PATCH 05's changes the module name of the special system module for
built-in stuff from None to './builtin'.  The other system modules are
named like './FOO': './init' and './emit' currently.

This one changes the module *filename* from None to "", and not just for
the builtin module, but for *all* system modules.  Your commit message
claims only "the built-in module", which is not true as far as I can
tell.


Is this true? ... "./init" and "./emit" are defined only in the generators, outside of the schema entirely. They don't even have "QAPISchemaModule" objects associated with them.

I changed:

self._make_module(None) # built-ins

to

self._make_module(QAPISourceInfo.builtin().fname) # built-ins


that should be precisely only "the" built-in module, shouldn't it? the other "system" modules don't even pass through _make_module.

Should we use the opportunity to make the filename match the module
name?


If that's something you want to have happen, it can be done, yes.

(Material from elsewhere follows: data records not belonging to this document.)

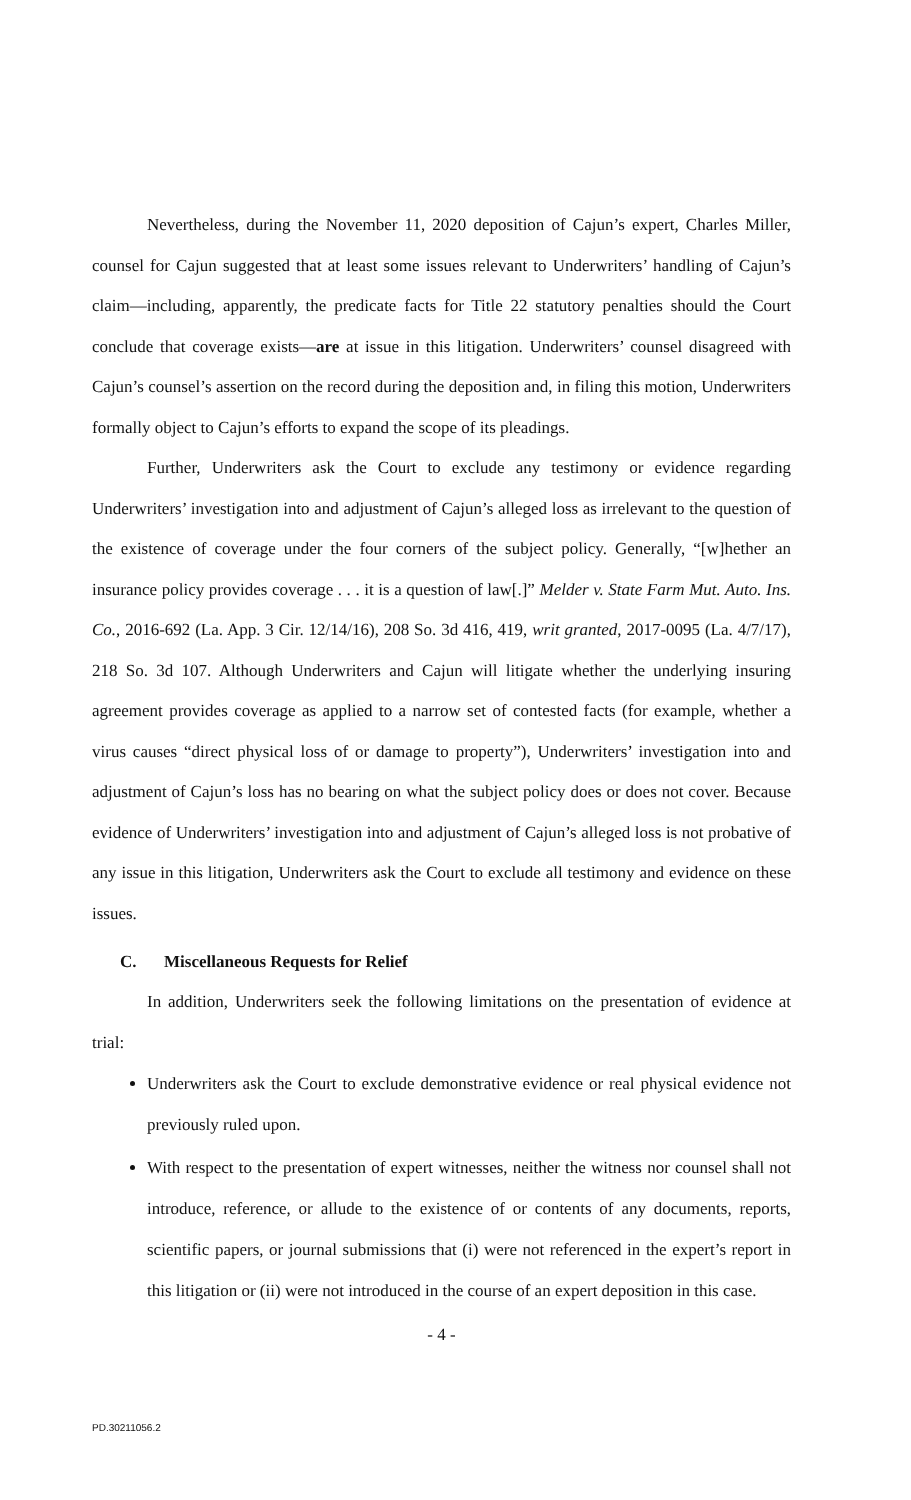Nevertheless, during the November 11, 2020 deposition of Cajun’s expert, Charles Miller, counsel for Cajun suggested that at least some issues relevant to Underwriters’ handling of Cajun’s claim—including, apparently, the predicate facts for Title 22 statutory penalties should the Court conclude that coverage exists—are at issue in this litigation. Underwriters’ counsel disagreed with Cajun’s counsel’s assertion on the record during the deposition and, in filing this motion, Underwriters formally object to Cajun’s efforts to expand the scope of its pleadings.
Further, Underwriters ask the Court to exclude any testimony or evidence regarding Underwriters’ investigation into and adjustment of Cajun’s alleged loss as irrelevant to the question of the existence of coverage under the four corners of the subject policy. Generally, “[w]hether an insurance policy provides coverage . . . it is a question of law[.]” Melder v. State Farm Mut. Auto. Ins. Co., 2016-692 (La. App. 3 Cir. 12/14/16), 208 So. 3d 416, 419, writ granted, 2017-0095 (La. 4/7/17), 218 So. 3d 107. Although Underwriters and Cajun will litigate whether the underlying insuring agreement provides coverage as applied to a narrow set of contested facts (for example, whether a virus causes “direct physical loss of or damage to property”), Underwriters’ investigation into and adjustment of Cajun’s loss has no bearing on what the subject policy does or does not cover. Because evidence of Underwriters’ investigation into and adjustment of Cajun’s alleged loss is not probative of any issue in this litigation, Underwriters ask the Court to exclude all testimony and evidence on these issues.
C. Miscellaneous Requests for Relief
In addition, Underwriters seek the following limitations on the presentation of evidence at trial:
Underwriters ask the Court to exclude demonstrative evidence or real physical evidence not previously ruled upon.
With respect to the presentation of expert witnesses, neither the witness nor counsel shall not introduce, reference, or allude to the existence of or contents of any documents, reports, scientific papers, or journal submissions that (i) were not referenced in the expert’s report in this litigation or (ii) were not introduced in the course of an expert deposition in this case.
- 4 -
PD.30211056.2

I had a draft that did it that way initially; I was afraid I was mixing up two distinct things: the module fname (schema.py's concept of modules) and module name (gen.py's concept of modules). This version of my patch kept the two more distinct like they are currently.

We can change "the" built-in module to have an fname of "./builtin" which works just fine; gen.py just has to change to not add "./" to modules already declared with the leading slash.

Up for debate is if you want the system modules declared in the code generators to have to declare 'emit' or './emit'; I left them alone and allowed them to say 'event'.

Downside: the ./ prefix takes on special meaning in both gen.py and schema.py. the module organization feels decentralized and fragile.

                 This allows us to clarify the type of various interfaces
dealing with module names as always taking a string, which saves us from
having to use Optional[str] everywhere.